*PROBLEM*
Among the lines below, copy exactly those from the one with "pinky tip: (112, 205)" through the one with "wrist: (1028, 968)", counting both ends.

*WORKING DATA*
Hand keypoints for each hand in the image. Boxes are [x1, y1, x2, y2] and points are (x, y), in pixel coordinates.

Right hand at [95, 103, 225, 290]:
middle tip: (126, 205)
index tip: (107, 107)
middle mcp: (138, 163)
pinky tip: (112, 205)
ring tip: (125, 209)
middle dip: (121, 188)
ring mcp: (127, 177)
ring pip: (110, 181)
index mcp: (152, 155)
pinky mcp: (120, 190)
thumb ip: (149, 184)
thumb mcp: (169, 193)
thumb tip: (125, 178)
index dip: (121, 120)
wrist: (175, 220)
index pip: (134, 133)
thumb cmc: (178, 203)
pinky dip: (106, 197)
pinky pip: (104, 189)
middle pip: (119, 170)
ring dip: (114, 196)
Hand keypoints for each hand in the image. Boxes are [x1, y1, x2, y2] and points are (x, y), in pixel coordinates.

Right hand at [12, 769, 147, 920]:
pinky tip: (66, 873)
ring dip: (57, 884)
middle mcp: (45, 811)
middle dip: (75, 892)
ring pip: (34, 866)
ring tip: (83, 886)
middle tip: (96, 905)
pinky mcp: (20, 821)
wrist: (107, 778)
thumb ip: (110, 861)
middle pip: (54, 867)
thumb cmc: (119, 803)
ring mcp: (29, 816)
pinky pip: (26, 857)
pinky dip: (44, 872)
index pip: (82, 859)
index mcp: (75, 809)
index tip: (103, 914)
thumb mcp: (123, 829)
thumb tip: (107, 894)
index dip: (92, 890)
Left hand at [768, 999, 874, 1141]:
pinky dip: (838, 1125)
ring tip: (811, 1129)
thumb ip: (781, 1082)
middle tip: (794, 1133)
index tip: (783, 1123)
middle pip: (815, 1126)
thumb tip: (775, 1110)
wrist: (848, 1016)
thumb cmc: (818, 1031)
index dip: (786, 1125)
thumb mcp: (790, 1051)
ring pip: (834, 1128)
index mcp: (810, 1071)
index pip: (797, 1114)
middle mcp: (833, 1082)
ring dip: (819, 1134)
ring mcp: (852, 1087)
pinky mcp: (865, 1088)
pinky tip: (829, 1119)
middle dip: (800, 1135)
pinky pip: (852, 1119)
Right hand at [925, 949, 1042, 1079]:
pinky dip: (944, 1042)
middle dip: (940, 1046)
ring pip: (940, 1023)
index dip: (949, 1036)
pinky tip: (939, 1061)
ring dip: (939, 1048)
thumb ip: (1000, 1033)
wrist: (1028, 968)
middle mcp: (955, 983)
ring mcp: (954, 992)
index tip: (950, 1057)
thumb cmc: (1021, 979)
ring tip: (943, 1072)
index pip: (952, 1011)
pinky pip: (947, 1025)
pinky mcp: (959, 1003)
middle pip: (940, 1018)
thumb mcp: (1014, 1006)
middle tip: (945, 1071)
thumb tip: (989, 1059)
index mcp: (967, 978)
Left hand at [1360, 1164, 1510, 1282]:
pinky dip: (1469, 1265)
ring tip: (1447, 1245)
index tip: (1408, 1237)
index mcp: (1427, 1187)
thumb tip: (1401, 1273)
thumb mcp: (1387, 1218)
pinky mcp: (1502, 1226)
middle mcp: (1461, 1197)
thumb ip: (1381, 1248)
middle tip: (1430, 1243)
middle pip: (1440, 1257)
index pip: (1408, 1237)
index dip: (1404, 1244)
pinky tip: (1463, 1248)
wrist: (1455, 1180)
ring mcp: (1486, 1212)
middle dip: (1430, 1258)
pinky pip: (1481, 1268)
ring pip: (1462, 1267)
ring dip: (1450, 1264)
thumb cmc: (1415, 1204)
* * *
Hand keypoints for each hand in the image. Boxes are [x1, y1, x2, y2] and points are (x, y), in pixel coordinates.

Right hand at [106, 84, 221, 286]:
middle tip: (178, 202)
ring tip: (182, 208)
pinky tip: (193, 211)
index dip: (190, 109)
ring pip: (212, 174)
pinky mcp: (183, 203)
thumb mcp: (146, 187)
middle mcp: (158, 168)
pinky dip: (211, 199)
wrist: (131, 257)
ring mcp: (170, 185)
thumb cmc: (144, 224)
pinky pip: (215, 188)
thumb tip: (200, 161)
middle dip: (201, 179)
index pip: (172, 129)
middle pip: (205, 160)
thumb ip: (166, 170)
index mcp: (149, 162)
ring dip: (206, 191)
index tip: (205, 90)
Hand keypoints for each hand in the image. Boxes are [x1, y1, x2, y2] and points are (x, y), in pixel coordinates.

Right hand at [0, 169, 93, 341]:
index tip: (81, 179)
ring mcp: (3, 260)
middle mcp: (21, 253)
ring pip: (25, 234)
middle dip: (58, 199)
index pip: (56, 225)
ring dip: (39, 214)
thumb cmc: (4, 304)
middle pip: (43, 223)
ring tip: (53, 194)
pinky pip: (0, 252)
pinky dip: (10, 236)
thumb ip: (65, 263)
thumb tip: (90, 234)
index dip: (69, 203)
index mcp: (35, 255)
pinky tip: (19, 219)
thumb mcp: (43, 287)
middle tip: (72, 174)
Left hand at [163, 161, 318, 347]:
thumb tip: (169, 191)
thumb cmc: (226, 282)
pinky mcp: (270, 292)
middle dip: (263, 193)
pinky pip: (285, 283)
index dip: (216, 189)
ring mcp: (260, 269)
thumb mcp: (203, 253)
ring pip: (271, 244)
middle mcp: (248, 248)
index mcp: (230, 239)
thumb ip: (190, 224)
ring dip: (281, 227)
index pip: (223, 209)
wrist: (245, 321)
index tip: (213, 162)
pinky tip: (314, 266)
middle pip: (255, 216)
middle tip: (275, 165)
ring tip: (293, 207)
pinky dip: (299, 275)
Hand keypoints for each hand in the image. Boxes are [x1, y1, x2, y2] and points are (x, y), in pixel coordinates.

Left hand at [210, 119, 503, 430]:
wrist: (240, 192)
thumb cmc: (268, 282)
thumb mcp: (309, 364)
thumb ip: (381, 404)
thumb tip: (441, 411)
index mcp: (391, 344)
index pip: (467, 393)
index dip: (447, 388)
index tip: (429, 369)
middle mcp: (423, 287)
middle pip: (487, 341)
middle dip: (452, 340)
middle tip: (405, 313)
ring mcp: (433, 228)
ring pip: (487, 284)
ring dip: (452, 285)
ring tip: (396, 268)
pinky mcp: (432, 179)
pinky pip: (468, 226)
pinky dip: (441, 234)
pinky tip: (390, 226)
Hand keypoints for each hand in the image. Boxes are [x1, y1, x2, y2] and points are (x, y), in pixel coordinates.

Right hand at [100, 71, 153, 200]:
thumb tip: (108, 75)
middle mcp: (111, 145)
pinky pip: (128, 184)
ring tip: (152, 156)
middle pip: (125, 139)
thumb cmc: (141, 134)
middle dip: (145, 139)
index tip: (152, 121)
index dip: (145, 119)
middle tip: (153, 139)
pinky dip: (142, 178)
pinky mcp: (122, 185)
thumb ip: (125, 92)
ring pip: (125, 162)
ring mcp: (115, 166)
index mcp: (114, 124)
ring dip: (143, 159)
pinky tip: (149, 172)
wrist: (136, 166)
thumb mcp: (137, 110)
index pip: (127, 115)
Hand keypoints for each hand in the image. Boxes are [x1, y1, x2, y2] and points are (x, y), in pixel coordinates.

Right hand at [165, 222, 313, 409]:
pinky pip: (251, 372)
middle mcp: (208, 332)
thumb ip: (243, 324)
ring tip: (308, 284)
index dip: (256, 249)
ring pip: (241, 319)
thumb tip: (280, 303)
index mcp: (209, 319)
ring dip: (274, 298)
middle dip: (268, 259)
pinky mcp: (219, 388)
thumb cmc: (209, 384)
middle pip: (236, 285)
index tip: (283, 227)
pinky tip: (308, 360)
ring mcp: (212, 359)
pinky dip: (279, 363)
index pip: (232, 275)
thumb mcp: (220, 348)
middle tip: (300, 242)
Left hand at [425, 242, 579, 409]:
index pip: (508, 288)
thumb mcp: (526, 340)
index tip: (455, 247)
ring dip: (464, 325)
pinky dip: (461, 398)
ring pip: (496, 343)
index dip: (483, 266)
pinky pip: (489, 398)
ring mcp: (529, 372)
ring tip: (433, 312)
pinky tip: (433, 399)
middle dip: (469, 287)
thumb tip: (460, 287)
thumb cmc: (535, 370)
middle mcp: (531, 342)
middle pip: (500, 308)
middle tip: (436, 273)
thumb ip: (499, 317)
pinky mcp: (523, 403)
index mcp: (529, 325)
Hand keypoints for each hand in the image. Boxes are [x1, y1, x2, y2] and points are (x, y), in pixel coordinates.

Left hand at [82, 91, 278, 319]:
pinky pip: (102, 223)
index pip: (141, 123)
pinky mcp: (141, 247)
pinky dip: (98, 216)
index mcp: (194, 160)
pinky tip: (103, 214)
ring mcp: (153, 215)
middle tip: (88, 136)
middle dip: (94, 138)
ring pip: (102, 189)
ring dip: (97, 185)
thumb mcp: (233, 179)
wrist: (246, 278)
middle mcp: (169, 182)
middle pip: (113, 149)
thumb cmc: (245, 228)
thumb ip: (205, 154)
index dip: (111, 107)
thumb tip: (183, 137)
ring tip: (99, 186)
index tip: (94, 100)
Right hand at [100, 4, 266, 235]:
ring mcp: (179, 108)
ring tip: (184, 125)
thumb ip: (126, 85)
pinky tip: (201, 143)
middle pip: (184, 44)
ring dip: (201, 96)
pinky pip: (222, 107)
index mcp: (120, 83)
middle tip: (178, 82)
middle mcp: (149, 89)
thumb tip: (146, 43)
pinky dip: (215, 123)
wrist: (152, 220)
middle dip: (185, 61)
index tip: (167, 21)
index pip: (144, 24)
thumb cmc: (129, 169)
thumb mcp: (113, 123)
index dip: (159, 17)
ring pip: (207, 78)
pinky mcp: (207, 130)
...
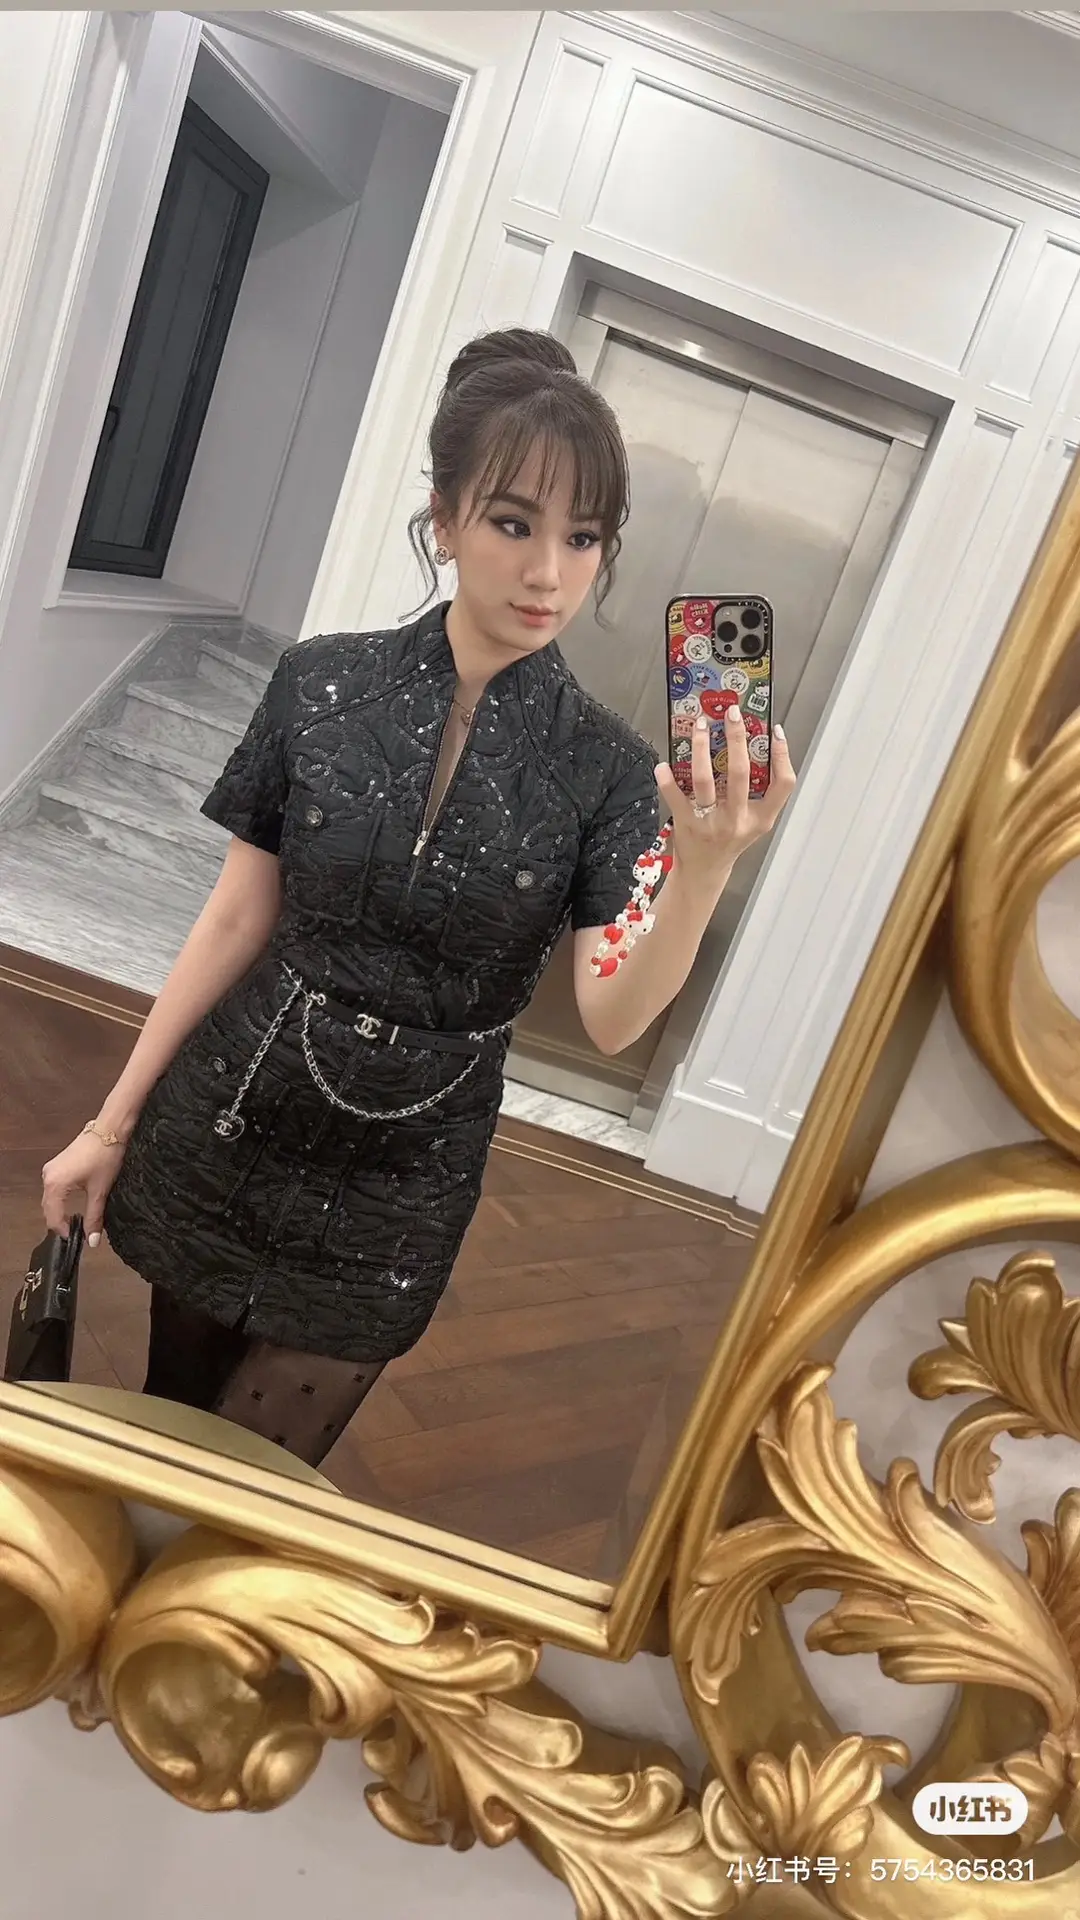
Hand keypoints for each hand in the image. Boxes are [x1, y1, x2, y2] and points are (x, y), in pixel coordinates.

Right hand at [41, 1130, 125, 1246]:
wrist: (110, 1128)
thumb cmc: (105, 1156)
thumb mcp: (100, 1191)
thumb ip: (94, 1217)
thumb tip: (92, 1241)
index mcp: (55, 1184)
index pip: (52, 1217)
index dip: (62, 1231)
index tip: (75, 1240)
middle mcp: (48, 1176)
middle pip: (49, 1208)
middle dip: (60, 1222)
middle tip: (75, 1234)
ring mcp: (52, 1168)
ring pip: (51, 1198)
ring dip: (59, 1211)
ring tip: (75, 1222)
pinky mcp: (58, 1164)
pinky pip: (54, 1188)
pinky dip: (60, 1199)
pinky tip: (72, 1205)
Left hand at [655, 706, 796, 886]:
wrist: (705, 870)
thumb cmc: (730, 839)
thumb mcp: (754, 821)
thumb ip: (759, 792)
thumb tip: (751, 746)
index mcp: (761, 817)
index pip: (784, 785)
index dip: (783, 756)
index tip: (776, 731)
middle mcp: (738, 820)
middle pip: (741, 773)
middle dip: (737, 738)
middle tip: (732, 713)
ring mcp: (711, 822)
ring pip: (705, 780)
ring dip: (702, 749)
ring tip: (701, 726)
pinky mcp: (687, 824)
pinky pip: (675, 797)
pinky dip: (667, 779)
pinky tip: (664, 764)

*RESULT BELOW*
pinky tip: (112, 205)
ring tip: (125, 209)
middle dip: (121, 188)
ring mcp: (127, 177)
ring pip: (110, 181)
index mcp: (152, 155)
pinky mcp: (120, 190)
thumb ip: (149, 184)
thumb mcp: (169, 193)
thumb tip: (125, 178)
index dip: (121, 120)
wrist: (175, 220)
index pip: (134, 133)
thumb cmc: (178, 203)
pinky dip: (106, 197)
pinky pip: (104, 189)
middle pip: (119, 170)
ring dip: (114, 196)
Hand keypoints for each hand in the image. Boxes are [x1, y1, x2, y2] and points are (x, y), in pixel coordinates.

Right hand at [12, 769, 147, 920]:
pinky tip: (66, 873)
ring dip: (57, 884)
middle mcp: (45, 811)
middle dip: (75, 892)
ring pip: (34, 866)
ring tip: (83, 886)
middle tip: (96, 905)
pinky mcp: (20, 821)
wrist: (107, 778)
thumb ip: (110, 861)
middle pip: (54, 867)
thumb cmc: (119, 803)
ring mcp: (29, 816)
pinky pip: (26, 857)
pinky dip: (44, 872)
index pip: (82, 859)
index mcp: (75, 809)
index tip: (103, 914)
thumb mcp: (123, 829)
thumb tip: (107, 894)
index dip: (92, 890)
Left hand at [768, 999, 874, 1141]:
pinky dip: (838, 1125)
ring tip: (811, 1129)
thumb ip: (781, 1082)
middle tip: (794, 1133)
index tip: (783, 1123)
middle pip: (815, 1126)
thumb tip: (775, 1110)
wrist: (848, 1016)
thumb cmc: (818, 1031)
index dip: (786, 1125)
thumb mcp: (790, 1051)
ring pip: (834, 1128)
index mcp: (810, 1071)
index pip: (797, 1114)
middle mcp: (833, 1082)
ring dip: (819, 1134)
ring mcp: (852, 1087)
pinky mcp: (865, 1088)
pinky tip: (829, 1119)
middle dip: (800, 1135)
pinky pip: (852, 1119)
Right hand at [925, 949, 1042, 1079]:
pinky dip: (944, 1042)
middle dip: (940, 1046)
ring pip: (940, 1023)
index dip: (949, 1036)
pinky tip: (939, 1061)
ring dip: (939, 1048)
thumb ip: (1000, 1033)
wrist: (1028, 968)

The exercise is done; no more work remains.